(Stored items from a collection)

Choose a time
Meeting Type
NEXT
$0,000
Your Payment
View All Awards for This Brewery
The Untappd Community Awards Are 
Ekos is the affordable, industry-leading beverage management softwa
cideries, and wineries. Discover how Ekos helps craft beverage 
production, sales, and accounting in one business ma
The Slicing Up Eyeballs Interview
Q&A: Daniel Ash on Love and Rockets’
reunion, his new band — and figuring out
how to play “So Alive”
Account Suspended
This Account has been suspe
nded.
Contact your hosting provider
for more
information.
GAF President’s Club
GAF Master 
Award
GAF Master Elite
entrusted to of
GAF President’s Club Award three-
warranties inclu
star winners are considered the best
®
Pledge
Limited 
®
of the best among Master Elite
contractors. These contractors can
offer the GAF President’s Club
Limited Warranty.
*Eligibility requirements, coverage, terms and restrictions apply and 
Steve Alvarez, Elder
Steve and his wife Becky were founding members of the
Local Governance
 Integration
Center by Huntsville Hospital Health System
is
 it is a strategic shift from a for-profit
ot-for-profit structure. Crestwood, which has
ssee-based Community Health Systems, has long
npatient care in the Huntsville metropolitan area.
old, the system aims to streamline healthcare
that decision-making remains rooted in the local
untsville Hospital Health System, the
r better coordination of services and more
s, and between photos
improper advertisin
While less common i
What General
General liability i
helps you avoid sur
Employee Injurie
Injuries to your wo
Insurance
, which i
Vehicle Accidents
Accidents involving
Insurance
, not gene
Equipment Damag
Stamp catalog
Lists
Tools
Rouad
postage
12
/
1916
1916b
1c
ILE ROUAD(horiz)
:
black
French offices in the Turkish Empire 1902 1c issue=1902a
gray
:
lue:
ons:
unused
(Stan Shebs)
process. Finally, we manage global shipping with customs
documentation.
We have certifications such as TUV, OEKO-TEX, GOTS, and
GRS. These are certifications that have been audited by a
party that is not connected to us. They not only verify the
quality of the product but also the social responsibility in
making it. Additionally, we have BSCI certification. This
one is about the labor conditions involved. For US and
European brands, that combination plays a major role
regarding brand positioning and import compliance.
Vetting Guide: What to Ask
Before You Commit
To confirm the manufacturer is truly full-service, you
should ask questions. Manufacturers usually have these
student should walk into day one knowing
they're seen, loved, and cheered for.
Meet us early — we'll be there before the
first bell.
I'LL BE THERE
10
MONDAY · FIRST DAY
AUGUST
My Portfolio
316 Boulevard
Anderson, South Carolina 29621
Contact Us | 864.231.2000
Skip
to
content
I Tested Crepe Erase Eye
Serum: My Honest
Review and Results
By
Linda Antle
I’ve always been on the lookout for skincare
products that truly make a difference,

# [Your goal]
Rename "Meeting Type" to "Appointment Type" in the listing's lines from its start through the line containing "Local Governance", both ends included. Give those lines again with nothing else changed.

# [Solution to this task]
Choose a time
Appointment Type
NEXT
$0,000
Your Payment
View All Awards for This Brewery
The Untappd Community Awards Are 
Ekos is the affordable, industry-leading beverage management softwa
cideries, and wineries. Discover how Ekos helps craft beverage 
production, sales, and accounting in one business ma
The Slicing Up Eyeballs Interview
Q&A: Daniel Ash on Love and Rockets’
reunion, his new band — and figuring out
how to play “So Alive”
Account Suspended
This Account has been suspe
nded.
Contact your hosting provider
for more
information.
GAF President’s Club
GAF Master 
Award
GAF Master Elite
entrusted to of
GAF President’s Club Award three-
warranties inclu
star winners are considered the best
®
Pledge
Limited 
®
of the best among Master Elite
contractors. These contractors can
offer the GAF President’s Club
Limited Warranty.
*Eligibility requirements, coverage, terms and restrictions apply and 
Steve Alvarez, Elder
Steve and his wife Becky were founding members of the
Local Governance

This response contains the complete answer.